To defend this scandalous remark, Kaube resorted to Nolte’s standard argument, declaring that Baberowski had been speaking only about Stalin. In the Deutsche Theater, Kaube said: “The context was, the question was, what were the differences between Hitler and Stalin? And here, Baberowski elaborated that Stalin himself had drawn up lists of victims, and had enjoyed it, and he said Hitler had not done that.” Baberowski’s words, Kaube added, were “just a quote.”

In his FAZ article, Kaube accused the PSG of using “quotes ripped out of context” to “defame” Baberowski. In reality, the PSG merely brought his reactionary agenda to a wider public.

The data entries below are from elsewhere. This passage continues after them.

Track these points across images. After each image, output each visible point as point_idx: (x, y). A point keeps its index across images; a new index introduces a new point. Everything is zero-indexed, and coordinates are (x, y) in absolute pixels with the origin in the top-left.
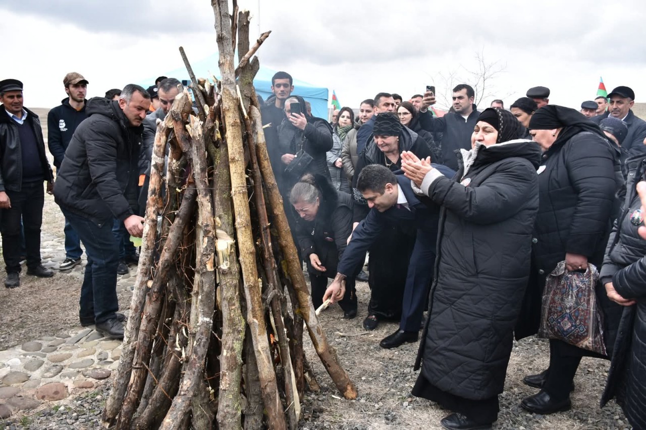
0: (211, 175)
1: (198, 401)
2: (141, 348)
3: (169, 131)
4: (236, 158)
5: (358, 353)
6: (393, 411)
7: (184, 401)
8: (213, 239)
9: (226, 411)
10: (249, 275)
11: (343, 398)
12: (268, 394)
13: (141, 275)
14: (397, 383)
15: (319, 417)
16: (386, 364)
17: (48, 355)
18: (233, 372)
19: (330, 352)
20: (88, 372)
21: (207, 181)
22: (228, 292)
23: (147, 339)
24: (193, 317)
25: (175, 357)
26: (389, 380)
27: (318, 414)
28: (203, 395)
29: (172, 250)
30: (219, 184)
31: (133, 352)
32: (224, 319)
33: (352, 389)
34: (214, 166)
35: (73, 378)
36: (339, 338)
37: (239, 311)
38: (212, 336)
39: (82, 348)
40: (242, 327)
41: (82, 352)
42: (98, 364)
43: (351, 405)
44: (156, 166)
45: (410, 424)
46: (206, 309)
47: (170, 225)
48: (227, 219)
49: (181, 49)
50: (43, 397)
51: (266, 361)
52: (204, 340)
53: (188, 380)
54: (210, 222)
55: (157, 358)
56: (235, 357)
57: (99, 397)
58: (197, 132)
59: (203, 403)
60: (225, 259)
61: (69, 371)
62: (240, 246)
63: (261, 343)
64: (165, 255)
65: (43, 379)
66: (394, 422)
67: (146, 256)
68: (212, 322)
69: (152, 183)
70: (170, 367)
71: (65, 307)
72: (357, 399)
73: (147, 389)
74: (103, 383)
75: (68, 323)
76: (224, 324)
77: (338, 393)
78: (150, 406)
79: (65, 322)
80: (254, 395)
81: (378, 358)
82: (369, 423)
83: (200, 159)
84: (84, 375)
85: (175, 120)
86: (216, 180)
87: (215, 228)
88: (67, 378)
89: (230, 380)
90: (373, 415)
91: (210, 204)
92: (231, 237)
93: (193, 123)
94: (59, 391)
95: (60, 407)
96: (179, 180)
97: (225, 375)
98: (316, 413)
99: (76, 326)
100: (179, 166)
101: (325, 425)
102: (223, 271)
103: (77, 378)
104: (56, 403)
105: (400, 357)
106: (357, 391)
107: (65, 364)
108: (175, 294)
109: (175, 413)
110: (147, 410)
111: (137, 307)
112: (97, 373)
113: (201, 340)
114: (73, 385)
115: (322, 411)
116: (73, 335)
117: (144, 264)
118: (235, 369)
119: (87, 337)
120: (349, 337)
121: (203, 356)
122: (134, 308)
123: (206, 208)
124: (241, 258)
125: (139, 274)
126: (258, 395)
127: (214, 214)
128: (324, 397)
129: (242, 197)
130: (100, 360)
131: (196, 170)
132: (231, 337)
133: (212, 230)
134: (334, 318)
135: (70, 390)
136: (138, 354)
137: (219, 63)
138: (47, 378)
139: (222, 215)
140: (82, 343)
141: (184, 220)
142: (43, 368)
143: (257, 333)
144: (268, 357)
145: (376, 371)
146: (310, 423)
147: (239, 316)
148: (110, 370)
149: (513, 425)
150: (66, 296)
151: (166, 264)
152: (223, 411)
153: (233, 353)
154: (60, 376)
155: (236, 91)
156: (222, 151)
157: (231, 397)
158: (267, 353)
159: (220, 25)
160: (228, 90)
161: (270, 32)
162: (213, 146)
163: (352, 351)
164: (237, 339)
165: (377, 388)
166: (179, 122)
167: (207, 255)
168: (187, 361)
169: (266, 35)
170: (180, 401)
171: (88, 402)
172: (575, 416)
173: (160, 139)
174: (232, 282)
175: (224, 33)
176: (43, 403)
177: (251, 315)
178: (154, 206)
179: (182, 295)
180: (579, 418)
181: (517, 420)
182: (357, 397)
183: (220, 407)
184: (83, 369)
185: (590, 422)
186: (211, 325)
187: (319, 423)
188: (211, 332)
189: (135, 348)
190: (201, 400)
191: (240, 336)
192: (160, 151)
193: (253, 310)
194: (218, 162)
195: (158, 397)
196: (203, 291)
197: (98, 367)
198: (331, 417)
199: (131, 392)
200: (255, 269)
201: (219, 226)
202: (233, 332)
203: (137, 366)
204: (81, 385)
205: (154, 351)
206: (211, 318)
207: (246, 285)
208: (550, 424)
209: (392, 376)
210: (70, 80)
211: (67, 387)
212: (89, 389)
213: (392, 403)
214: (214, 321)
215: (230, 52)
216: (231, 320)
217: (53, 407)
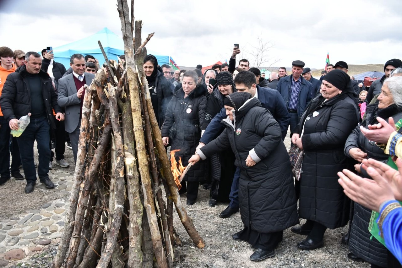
0: (121, 119)
1: (115, 255)
2: (78, 225)
3: (93, 92)
4: (137, 109)
5: (201, 221)
6: (226, 253)
7: (108, 256)
8: (123, 158)
9: (134, 260)
10: (145, 179)
11: (197, 248)
12: (157, 249)
13: (77, 181)
14: (227, 237)
15: (184, 260)
16: (219, 226)
17: (8, 231)
18: (137, 236)
19: (189, 221)
20: (36, 241)
21: (119, 123)
22: (133, 189)
23: (82, 220)
24: (111, 205)
25: (100, 229)
26: (222, 236)
27: (183, 258)
28: (118, 251)
29: (97, 165)
30: (126, 125)
31: (73, 227)
32: (130, 206)
33: (202, 242)
34: (123, 114)
35: (27, 245)
36: (189, 212)
37: (140, 200)
38: (123, 216)
39: (29, 226)
40: (141, 210)
41: (30, 228)
42: (42, 235)
43: (202, 252)
44: (85, 114)
45: (237, 260)
46: (120, 200)
47: (95, 150)
48: (131, 145)
49: (99, 42)
50: (10, 259)
51: (156, 229)
52: (119, 218)
53: (110, 243)
54: (121, 148)
55: (86, 230)
56: (138, 228)
57: (46, 256)
58: (112, 94)
59: (118, 256)
60: (130, 169)
61: (23, 241)
62: (139, 161)
63: (153, 219)
64: (92, 168)
65: (7, 247)
66: (228, 260)
67: (80, 169)
68: (123, 207)
69: (83, 124)
70: (97, 236)
71: (12, 200)
72: (205, 248)
73: (81, 249)
74: (47, 247)
75: (16, 210)
76: (130, 208)
77: (193, 245)
78: (85, 260)
79: (14, 210)
80: (147, 249)
81: (214, 223)
82: (214, 261)
83: (115, 110)
84: (34, 243)
85: (98, 86)
86: (124, 122)
87: (124, 151)
88: (23, 245)
89: (136, 241)
90: (215, 257)
91: (121, 137)
92: (134, 156)
93: (110, 88)
94: (20, 254)
95: (22, 264)
96: (99, 121)
97: (133, 239)
98: (182, 258)
99: (22, 212)
100: (100, 113)
101: (189, 264)
102: (130, 177)
103: (30, 245)
104: (19, 262)
105: (226, 221)
106: (205, 243)
107: (20, 237)
108: (98, 191)
109: (103, 263)
110: (83, 263)
111: (74, 200)
112: (43, 241)
113: (117, 218)
114: (28, 250)
115: (185, 256)
116: (21, 218)
117: (78, 174)
118: (138, 234)
119: (31, 218)
120: (195, 211)
121: (118, 228)
122: (72, 201)
123: (119, 139)
124: (140, 169)
125: (75, 180)
126: (150, 249)
127: (123, 143)
128: (186, 248)
129: (140, 132)
130: (43, 233)
131: (112, 116)
132: (135, 216)
133: (123, 153)
134: (185, 200)
135: (27, 253)
136: (76, 229)
137: (125, 52)
138: (10, 246)
139: (128, 143)
140: (29, 223)
141: (104, 146)
142: (6, 240)
143: (151, 213)
144: (157, 226)
145: (214, 231)
146: (180, 263)
147: (140, 203)
148: (51, 239)
149: (294, 257)
150: (12, 192)
151: (93, 173)
152: (132, 260)
153: (137, 225)
154: (19, 245)
155: (135, 68)
156: (127, 104)
157: (136, 251)
158: (156, 224)
159: (125, 29)
160: (130, 68)
161: (154, 33)
162: (121, 102)
163: (198, 220)
164: (139, 217)
165: (215, 241)
166: (100, 87)
167: (120, 168)
168: (109, 231)
169: (151, 35)
170: (106, 255)
171: (40, 260)
172: (326, 250)
173: (88, 97)
174: (135, 183)
175: (128, 34)
176: (10, 262)
177: (147, 202)
178: (84, 138)
179: (102, 191)
180: (328, 251)
181: (296, 255)
182: (205, 247)
183: (130, 258)
184: (32, 239)
185: (334, 253)
186: (123, 209)
187: (185, 263)
188: (123, 213)
189: (74, 225)
190: (117, 254)
191: (140, 215)
192: (88, 104)
193: (148, 199)
194: (125, 111)
195: (90, 254)
196: (117, 189)
197: (42, 237)
198: (192, 259)
199: (73, 252)
200: (148, 175)
201: (127, 150)
202: (137, 213)
203: (76, 236)
204: (33, 249)
205: (84, 227)
206: (122, 205)
207: (143, 184)
208: (313, 255)
209: (223, 233)
210: (17, 55)
211: (24, 251)
212: (39, 252)
213: (225, 249)
214: (124, 206)
215: (131, 46)
216: (135, 206)
217: (17, 264)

Politically, Baberowski publicly promotes the methods of wars of annihilation that violate international law, and justifies them as a historian. On October 1, in a panel discussion at the German Historical Museum entitled “Interventionsmacht Deutschland?” (Germany as an intervention force?), where he discussed the wars against the Taliban and the Islamic State, he said: “And if one is not willing to take hostages, burn villages, hang people and spread fear and terror, as the terrorists do, if one is not prepared to do such things, then one can never win such a conflict and it is better to keep out altogether.”

The PSG criticised these remarks. Baberowski was speaking not to warn against the terrible methods of imperialist wars of conquest, but as a cold-blooded advocate of realpolitik. His standpoint is that Germany should intervene militarily only when it is prepared to act more brutally than its opponents, and thus win the war.

At the same meeting, he declared: “Yes, of course, Germany should assume such a role and it is important that Germany accept responsibility, especially in such conflicts that affect it. But one should consider (a) what type of war one is prepared for, and (b) whether one can win.”

In the Deutsche Theater forum, the speakers on the panel sought quickly to suppress discussion of this topic. When a foreign visitor asked Kaube whether he saw a connection between the utterances of Baberowski and the campaign to revive German militarism, Kaube answered: “I am stumped for an answer. I don’t understand these things which you have just mentioned. I am a sociologist.”

Christian Demand, the evening’s moderator and the publisher of the magazine Merkur, then banned further questions “on the topic of Baberowski.”

In its reply to the FAZ, the PSG posed the question, “Why does no one oppose Baberowski’s outrageous statements, and why does he find high-level support?” It explained: “In our view, this is connected to the ongoing reorientation of German foreign policy. The ‘end of military restraint’ requires a new, reactionary narrative of history. Views that were long discredited and rejected now find support and are beyond criticism. Whoever attacks them is accused of ‘defamation.’”

The meeting at the Deutsche Theater, which paradoxically was entitled “Intellectual Inhibitions,” confirmed this estimation. None of the approximately sixty people present from the world of academia and journalism appeared disturbed by the fact that in a leading German university, and in the renowned FAZ newspaper, professors and journalists are working to rehabilitate Nolte and, with him, Hitler.